Leave the pictures out, and transcribe the material below exactly from the line with "697 131 10.16" to the line with "421 309 5.22", both lines included.

-- RECORDS FOR PROCESSING follows --

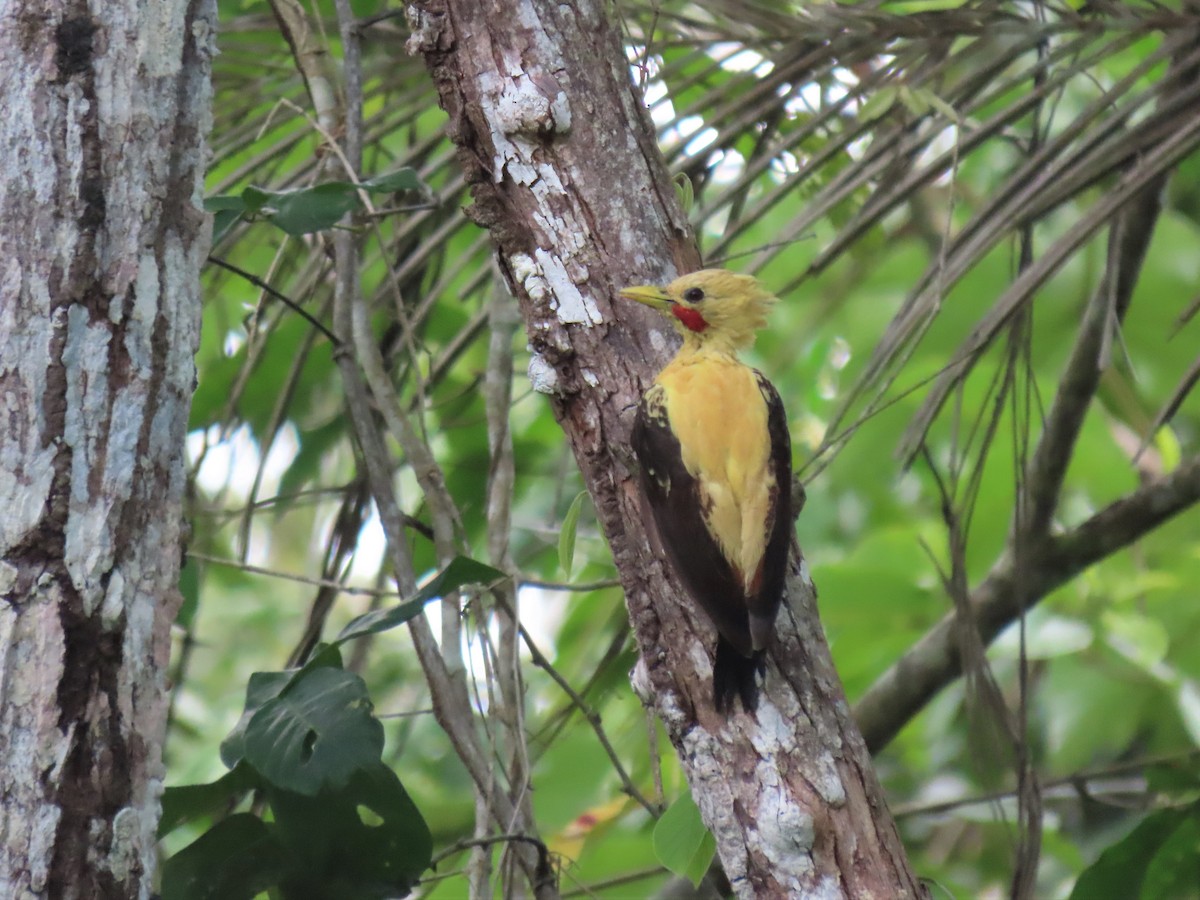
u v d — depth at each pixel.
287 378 12.09
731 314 8.98
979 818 13.93
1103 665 14.21
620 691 13.62
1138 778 14.48
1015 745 9.69
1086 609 13.62
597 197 8.24
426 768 16.52
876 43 9.83
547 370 8.32
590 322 8.31
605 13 8.49
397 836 8.91
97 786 6.18
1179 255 15.48
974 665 9.62
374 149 12.28
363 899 8.96
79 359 6.41
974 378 14.89
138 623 6.42
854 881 7.25
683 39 10.80
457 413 13.71
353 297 10.75
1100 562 13.53
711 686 7.75
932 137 9.48
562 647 14.93
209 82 7.03
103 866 6.14
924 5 14.27
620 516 8.27
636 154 8.38
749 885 7.39
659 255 8.44
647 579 8.12
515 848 9.44
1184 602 13.56
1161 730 14.40
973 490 9.54
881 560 14.15
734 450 8.31
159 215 6.70
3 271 6.39
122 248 6.57
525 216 8.26
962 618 9.62
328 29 13.67
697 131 10.16
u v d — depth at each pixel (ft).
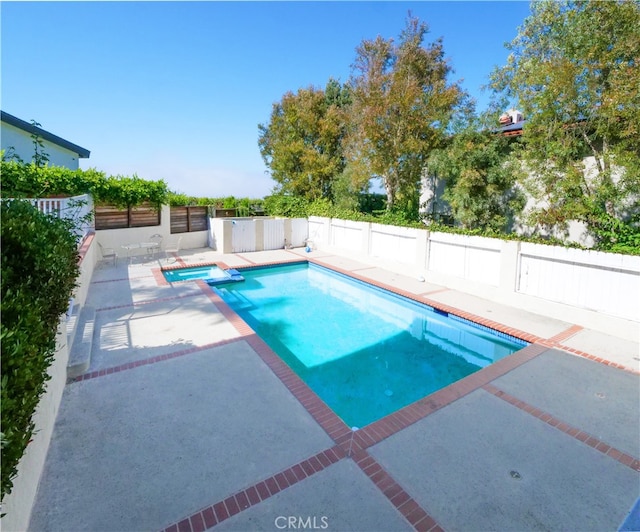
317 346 25.66
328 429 13.85
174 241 54.03
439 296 32.40
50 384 13.06
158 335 22.89
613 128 25.48
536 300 27.73
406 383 21.06
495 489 11.02
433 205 53.78
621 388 17.08
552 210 29.96
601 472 11.75
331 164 68.69
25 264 9.76
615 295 23.50
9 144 44.57
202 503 10.37
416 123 44.09
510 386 17.26
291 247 57.62
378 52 48.29
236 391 16.44
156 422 14.07
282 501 10.49
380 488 11.02
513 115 53.26
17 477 8.89
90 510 10.04
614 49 23.97
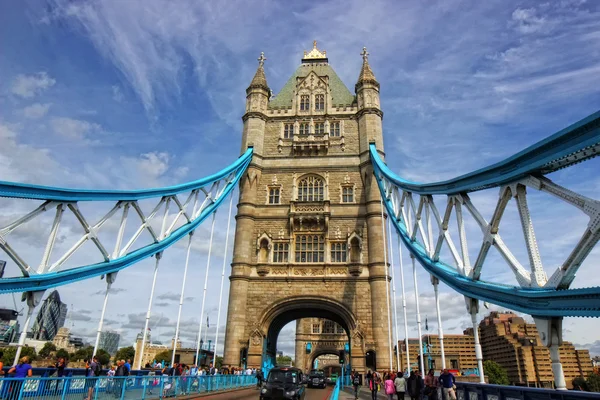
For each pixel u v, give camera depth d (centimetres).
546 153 1291
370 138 4772
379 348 3881
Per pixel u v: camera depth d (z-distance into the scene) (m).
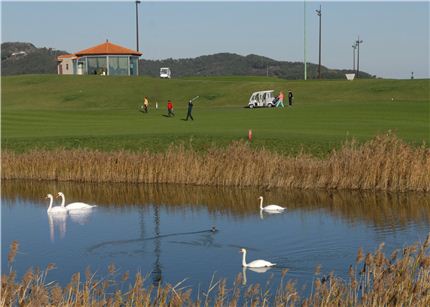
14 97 139.25
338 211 46.44
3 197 55.31
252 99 109.56
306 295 28.28
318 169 55.09
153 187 57.91
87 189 58.00
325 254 35.12
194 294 29.17
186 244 38.53
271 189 55.50
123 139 69.81
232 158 57.50
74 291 22.22
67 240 40.06
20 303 20.17
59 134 76.94
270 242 38.28
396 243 36.88
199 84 142.75
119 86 143.12
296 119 84.69
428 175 51.97
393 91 122.38
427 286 21.84
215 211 47.84
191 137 68.31
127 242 39.28
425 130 70.69
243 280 31.09
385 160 53.38
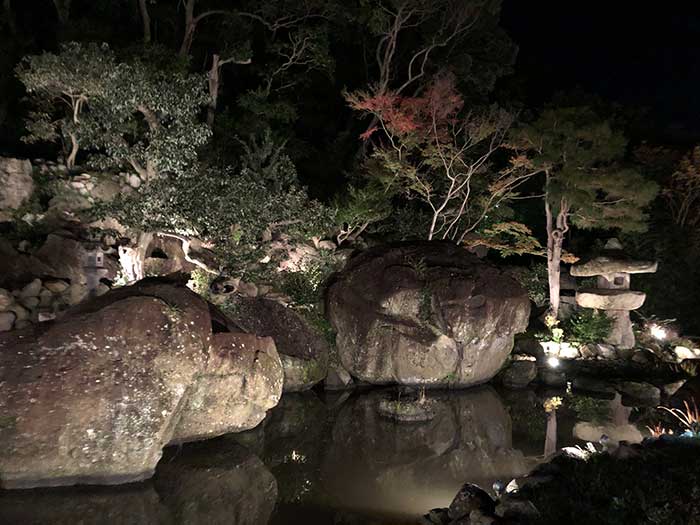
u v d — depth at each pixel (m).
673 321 20.25
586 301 18.08
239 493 8.47
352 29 21.97
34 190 13.59
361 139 22.44
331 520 7.82
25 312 11.30
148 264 13.73
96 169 14.66
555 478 7.18
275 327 13.80
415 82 23.08
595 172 17.50
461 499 7.35
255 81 22.30
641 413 13.29
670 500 5.90
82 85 11.61
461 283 14.00
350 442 10.95
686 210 22.48
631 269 17.83
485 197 19.66
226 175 12.35
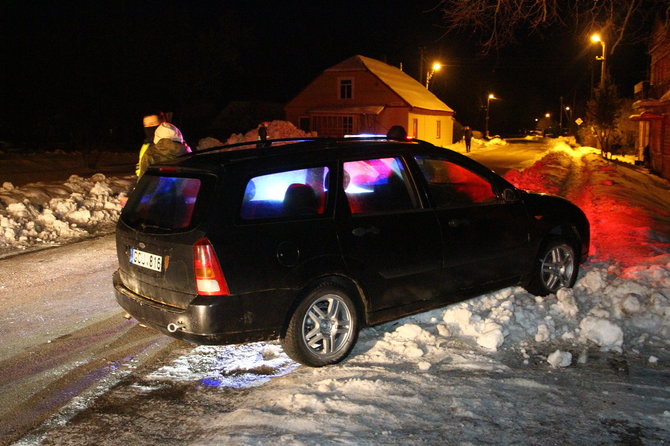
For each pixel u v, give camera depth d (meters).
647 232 9.66
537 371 4.54
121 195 12.87
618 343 4.98
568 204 6.49
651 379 4.40
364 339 5.18
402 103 42.09
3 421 3.94
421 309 5.22
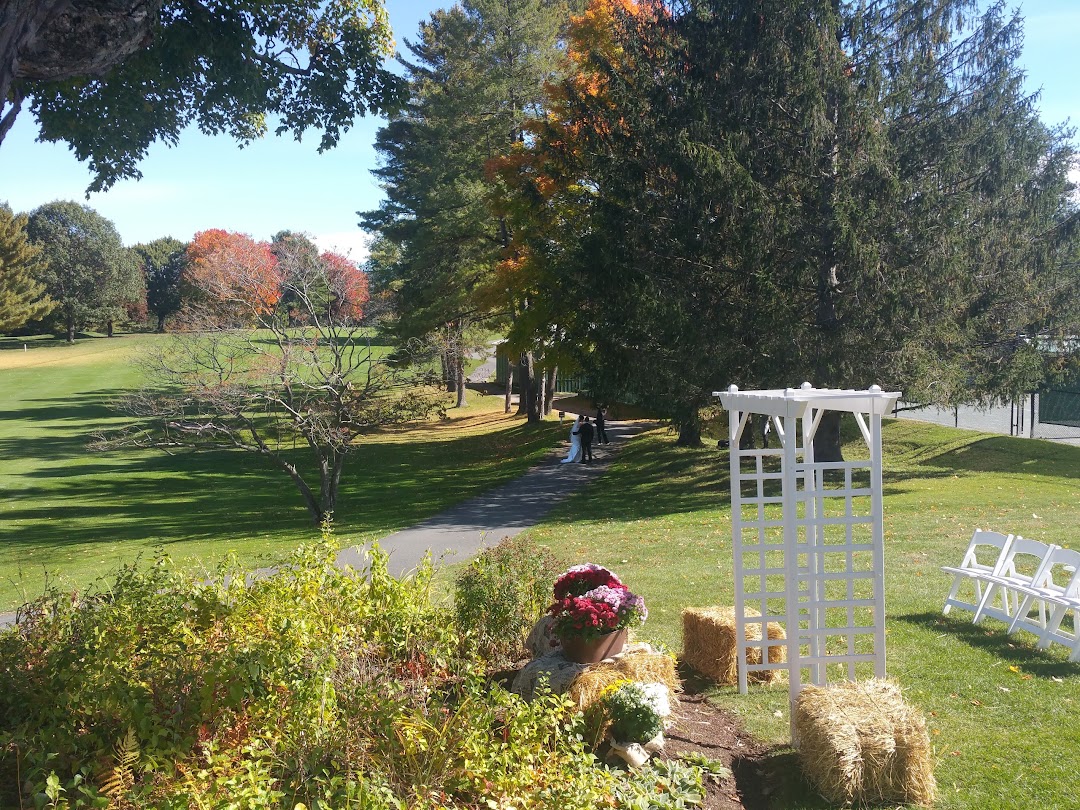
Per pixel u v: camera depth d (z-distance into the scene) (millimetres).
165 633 5824
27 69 6570
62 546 21625
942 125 20703
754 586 10828
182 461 38812
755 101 21031
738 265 21250
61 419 51250
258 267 25578
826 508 17172
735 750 6043
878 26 21703
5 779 4668
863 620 9062
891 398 6262
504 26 35594
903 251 20203
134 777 4461
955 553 12562
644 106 22281
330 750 4477
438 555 15219
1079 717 6227
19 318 87938
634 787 4742
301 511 25312
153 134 11531
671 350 21484
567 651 6473
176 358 25641
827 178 20688
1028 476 20922
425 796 4355
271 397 22391
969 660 7652
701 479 23844
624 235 21922
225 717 4852
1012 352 23047
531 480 27312
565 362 28188
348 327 24312
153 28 7473
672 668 6738
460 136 36156
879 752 5129
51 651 5504
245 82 11555
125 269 99625
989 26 21234
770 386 20625
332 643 5727
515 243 29375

-- RECORDS FOR PROCESSING concluded --

■ SOLUTION
697 131 10.16
u v d — depth at each pixel (ft).
317 346 25.66
328 429 13.85
174 241 54.03
439 296 32.40
50 384 13.06
158 335 22.89
613 128 25.48
536 300 27.73
406 383 21.06
495 489 11.02
433 205 53.78
621 388 17.08
552 210 29.96
601 472 11.75
331 164 68.69
25 264 9.76
615 295 23.50
9 144 44.57
202 503 10.37
416 123 44.09
510 386 17.26
291 247 57.62
378 52 48.29
236 391 16.44
156 422 14.07
282 501 10.49
380 488 11.02
513 115 53.26
17 477 8.89
90 510 10.04
614 49 23.97
For each pixel u v, give camera depth d (centimetres).
546 153 1291
370 138 4772
379 348 3881
Per pixel u v: camera depth d (z-distance into the scene) (m).
14 97 139.25
338 211 46.44
3 197 55.31
252 99 109.56
306 295 28.28
318 169 55.09
153 187 57.91
87 189 58.00
325 254 35.12
194 294 29.17
186 244 38.53
271 189 55.50
123 139 69.81
232 158 57.50
74 291 22.22
67 240 40.06
20 303 20.17
59 134 76.94
270 242 38.28
396 243 36.88
199 84 142.75
119 86 143.12
296 119 84.69
428 175 51.97
393 91 122.38
427 286 21.84
215 211 47.84
191 137 68.31
127 242 39.28
425 130 70.69
243 280 31.09
385 160 53.38
u v d — depth at each pixel (m).
673 321 20.25
586 301 18.08
239 493 8.47
352 29 21.97
34 190 13.59
361 139 22.44
331 520 7.82
25 312 11.30
148 264 13.73
96 169 14.66
555 478 7.18
275 327 13.80
415 82 23.08
595 172 17.50
461 499 7.35
255 81 22.30
641 413 13.29
670 500 5.90
82 85 11.61
461 283 14.00
350 442 10.95
686 210 22.48
631 269 17.83
485 197 19.66
226 175 12.35
For each pixel u v, give camera depth d (meters).
647 232 9.66
537 371 4.54
121 195 12.87
618 343 4.98
568 204 6.49
651 379 4.40
364 339 5.18
402 103 42.09
3 421 3.94
421 309 5.22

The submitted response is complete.